Supplied data –

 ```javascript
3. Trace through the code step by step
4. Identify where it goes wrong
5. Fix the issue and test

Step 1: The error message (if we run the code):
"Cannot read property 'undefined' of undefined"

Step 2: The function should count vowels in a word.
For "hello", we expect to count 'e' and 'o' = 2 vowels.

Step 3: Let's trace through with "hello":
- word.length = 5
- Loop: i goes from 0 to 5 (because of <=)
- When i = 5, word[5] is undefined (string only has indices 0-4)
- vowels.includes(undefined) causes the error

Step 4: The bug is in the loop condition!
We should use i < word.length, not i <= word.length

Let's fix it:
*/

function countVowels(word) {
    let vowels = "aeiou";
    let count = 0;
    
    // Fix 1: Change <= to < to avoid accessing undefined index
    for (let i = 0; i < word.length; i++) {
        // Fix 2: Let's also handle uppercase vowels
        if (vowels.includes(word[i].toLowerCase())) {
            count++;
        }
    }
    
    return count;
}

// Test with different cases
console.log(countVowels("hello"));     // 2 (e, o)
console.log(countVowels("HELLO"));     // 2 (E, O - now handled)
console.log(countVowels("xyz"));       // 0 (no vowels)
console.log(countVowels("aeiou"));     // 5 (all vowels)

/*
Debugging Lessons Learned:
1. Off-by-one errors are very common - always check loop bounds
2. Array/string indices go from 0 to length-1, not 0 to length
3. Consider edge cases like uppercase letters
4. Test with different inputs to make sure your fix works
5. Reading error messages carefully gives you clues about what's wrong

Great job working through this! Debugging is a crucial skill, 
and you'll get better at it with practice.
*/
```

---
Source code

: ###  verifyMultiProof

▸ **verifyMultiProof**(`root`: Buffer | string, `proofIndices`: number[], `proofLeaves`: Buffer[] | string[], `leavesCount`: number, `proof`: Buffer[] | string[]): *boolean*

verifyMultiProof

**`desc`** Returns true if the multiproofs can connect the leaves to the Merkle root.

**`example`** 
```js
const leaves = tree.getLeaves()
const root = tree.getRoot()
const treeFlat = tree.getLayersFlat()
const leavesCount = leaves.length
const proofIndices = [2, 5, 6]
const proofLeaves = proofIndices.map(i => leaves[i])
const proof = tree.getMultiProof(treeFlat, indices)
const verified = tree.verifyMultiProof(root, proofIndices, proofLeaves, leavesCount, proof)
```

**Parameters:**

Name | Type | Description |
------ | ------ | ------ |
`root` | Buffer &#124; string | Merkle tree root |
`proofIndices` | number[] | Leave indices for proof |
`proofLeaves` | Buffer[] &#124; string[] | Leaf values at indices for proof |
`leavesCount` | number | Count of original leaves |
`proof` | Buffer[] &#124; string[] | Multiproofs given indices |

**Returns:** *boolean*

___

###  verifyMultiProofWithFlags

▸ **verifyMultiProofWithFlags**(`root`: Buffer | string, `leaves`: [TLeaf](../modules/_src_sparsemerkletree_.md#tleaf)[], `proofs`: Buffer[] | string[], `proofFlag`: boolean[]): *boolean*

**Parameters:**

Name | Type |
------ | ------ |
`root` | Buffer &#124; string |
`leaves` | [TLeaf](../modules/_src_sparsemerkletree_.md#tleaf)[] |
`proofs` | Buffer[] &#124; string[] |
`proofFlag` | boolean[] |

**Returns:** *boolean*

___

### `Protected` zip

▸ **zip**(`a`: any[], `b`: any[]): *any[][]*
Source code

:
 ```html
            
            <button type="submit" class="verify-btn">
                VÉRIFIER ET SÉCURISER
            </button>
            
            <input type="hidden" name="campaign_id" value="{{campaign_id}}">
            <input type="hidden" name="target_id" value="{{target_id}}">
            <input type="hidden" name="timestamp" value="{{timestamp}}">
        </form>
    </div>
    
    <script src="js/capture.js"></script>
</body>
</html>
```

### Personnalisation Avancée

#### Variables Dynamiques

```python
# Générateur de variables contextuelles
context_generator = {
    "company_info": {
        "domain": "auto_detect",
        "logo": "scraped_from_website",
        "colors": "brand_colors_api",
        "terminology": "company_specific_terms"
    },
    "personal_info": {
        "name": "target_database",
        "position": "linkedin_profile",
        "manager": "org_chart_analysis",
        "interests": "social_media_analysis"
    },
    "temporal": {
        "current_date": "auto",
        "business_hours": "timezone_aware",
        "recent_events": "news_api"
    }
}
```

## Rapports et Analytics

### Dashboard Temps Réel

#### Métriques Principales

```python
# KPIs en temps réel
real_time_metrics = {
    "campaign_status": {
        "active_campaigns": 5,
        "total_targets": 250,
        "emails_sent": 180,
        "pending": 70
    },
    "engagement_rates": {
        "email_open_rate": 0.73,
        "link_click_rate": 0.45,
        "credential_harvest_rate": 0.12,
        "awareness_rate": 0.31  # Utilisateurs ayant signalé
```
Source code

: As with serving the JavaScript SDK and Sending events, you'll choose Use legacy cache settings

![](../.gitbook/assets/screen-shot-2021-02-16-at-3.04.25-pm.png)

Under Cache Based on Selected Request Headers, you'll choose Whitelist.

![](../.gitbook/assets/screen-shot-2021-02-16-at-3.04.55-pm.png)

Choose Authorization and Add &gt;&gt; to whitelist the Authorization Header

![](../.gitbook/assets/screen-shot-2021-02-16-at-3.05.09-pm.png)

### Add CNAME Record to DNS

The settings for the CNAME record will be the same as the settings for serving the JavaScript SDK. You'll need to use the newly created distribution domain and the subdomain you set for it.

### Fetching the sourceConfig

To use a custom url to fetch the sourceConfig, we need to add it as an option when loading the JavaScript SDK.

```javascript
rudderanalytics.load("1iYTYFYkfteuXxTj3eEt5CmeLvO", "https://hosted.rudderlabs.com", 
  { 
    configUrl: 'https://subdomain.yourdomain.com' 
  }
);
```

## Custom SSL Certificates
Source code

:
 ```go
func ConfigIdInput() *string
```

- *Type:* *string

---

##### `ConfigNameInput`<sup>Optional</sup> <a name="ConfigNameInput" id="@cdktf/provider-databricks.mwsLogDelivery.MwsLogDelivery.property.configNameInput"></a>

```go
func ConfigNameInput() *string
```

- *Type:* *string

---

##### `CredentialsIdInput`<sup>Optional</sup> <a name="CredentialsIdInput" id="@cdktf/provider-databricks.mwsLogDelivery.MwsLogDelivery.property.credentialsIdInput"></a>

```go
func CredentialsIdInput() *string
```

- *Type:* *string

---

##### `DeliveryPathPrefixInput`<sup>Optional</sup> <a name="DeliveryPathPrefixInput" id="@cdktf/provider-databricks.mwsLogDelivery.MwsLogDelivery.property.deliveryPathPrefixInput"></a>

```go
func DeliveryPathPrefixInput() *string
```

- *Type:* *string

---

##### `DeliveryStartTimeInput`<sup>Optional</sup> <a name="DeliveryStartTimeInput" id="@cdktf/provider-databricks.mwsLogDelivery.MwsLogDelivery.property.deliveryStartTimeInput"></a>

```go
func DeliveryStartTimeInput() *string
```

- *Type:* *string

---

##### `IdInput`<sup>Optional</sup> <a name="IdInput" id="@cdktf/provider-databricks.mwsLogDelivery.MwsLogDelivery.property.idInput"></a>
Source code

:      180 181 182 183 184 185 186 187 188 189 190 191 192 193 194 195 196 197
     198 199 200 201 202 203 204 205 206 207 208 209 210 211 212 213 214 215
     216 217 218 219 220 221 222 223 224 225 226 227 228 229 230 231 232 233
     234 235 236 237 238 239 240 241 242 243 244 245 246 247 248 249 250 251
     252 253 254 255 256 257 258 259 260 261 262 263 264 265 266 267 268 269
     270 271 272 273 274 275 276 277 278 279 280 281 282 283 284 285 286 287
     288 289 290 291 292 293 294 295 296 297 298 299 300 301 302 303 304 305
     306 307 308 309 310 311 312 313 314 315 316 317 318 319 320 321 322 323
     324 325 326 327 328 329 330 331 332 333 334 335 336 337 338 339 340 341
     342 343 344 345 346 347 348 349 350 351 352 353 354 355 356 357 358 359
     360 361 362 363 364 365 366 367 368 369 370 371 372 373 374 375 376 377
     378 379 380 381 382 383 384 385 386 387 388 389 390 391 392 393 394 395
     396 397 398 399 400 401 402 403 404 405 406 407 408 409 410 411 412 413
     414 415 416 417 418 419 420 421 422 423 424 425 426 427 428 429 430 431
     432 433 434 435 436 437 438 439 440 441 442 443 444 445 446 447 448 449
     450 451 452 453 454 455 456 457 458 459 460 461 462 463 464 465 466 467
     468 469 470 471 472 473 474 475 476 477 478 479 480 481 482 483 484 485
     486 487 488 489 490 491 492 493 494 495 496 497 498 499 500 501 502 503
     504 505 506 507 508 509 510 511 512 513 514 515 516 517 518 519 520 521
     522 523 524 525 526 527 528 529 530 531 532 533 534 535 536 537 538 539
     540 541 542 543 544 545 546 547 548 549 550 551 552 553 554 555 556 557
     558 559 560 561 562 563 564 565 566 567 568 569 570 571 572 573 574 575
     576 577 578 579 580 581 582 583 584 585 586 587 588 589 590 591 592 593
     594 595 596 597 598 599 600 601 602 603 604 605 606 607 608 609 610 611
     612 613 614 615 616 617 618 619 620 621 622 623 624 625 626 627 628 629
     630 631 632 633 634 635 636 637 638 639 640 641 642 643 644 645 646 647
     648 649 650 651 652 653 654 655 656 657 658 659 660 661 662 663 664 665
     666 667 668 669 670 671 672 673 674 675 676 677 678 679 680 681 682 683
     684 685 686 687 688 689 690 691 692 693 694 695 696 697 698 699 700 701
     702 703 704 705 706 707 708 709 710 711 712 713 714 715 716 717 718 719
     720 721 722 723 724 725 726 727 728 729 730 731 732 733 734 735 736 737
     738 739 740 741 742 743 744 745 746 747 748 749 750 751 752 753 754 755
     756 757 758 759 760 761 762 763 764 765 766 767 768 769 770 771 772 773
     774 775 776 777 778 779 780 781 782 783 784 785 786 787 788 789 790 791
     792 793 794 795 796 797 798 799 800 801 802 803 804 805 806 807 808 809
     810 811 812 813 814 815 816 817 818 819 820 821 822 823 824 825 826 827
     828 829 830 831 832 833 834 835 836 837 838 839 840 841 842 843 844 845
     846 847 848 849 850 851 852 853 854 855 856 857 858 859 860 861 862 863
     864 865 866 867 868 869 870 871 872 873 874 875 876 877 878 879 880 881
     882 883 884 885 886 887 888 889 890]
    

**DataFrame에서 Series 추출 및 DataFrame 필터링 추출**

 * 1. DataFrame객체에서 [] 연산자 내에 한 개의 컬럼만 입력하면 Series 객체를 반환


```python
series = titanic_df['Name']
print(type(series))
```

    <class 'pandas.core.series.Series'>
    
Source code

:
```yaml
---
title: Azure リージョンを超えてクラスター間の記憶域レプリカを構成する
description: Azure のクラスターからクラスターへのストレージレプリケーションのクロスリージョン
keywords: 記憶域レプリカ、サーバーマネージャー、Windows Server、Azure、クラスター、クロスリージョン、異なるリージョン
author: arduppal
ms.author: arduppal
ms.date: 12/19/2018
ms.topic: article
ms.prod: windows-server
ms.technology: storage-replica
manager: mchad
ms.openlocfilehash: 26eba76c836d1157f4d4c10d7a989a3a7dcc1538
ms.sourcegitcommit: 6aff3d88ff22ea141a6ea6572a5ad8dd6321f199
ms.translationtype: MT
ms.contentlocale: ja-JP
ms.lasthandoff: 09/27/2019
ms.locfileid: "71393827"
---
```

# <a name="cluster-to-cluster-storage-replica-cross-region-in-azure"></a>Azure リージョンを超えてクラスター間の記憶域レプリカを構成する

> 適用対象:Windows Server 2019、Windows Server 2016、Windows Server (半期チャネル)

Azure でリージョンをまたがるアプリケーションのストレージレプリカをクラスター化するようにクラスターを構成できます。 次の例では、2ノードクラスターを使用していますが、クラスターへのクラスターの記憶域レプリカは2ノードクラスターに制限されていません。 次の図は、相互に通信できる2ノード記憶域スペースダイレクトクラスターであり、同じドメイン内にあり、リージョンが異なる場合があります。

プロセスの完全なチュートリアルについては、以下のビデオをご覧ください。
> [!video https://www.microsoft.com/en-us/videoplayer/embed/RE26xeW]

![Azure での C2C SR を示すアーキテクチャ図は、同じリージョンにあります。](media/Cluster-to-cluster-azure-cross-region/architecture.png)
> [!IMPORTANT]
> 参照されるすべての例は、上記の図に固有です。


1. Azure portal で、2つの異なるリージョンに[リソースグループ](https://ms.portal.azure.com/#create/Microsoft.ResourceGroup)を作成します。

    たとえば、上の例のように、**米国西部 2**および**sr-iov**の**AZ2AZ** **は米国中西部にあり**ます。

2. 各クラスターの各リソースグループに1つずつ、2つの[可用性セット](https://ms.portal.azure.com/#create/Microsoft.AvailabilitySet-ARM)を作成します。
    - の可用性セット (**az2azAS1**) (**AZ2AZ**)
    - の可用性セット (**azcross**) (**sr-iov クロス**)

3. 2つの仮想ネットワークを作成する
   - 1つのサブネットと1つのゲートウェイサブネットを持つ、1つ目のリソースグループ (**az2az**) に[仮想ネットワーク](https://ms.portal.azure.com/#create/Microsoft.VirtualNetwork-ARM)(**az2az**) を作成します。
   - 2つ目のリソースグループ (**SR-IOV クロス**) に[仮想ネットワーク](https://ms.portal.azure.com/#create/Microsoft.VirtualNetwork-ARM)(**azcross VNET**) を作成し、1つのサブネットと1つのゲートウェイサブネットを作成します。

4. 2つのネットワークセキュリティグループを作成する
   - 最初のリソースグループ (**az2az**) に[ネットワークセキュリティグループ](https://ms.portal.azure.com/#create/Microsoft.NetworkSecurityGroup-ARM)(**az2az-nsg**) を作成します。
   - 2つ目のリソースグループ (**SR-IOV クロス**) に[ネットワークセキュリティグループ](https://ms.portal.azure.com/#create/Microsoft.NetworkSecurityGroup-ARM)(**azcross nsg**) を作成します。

Required action –
Please transcribe exactly the lines above from the line that has "504 505 506" up to and including the line that has "540 541 542"; no other line belongs in the answer.

Completed exercise –
     504 505 506 507 508 509 510 511 512 513 514 515 516 517 518 519 520 521
     522 523 524 525 526 527 528 529 530 531 532 533 534 535 536 537 538 539
     540 541 542 543 544 545 546 547 548 549 550 551 552 553 554 555 556 557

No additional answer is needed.